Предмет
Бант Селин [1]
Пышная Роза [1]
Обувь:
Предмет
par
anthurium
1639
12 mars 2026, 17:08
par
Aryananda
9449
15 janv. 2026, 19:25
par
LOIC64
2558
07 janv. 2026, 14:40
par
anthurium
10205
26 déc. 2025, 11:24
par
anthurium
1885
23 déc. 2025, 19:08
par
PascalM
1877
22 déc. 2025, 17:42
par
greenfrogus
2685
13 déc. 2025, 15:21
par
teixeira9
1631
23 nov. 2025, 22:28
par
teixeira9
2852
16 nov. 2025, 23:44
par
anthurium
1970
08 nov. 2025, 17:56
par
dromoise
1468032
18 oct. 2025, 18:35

▶ [How to complete this task]: Reproduce the text of these records in full, switching every "anthurium" to "anthurium_fr" and leaving everything else unchanged.

▶ [Your solution]:
Предмет
Бант Селин [1]
Пышная Роза [1]
Обувь:
Предмет
par
anthurium_fr
1639
12 mars 2026, 17:08
par
Aryananda
9449
15 janv. 2026, 19:25
par
LOIC64
2558
07 janv. 2026, 14:40
par
anthurium_fr
10205
26 déc. 2025, 11:24
par
anthurium_fr
1885
23 déc. 2025, 19:08
par
PascalM
1877
22 déc. 2025, 17:42
par
greenfrogus
2685
13 déc. 2025, 15:21
par
teixeira9
1631
23 nov. 2025, 22:28
par
teixeira9
2852
16 nov. 2025, 23:44
par
anthurium_fr
1970
08 nov. 2025, 17:56
par
dromoise
1468032
18 oct. 2025, 18:35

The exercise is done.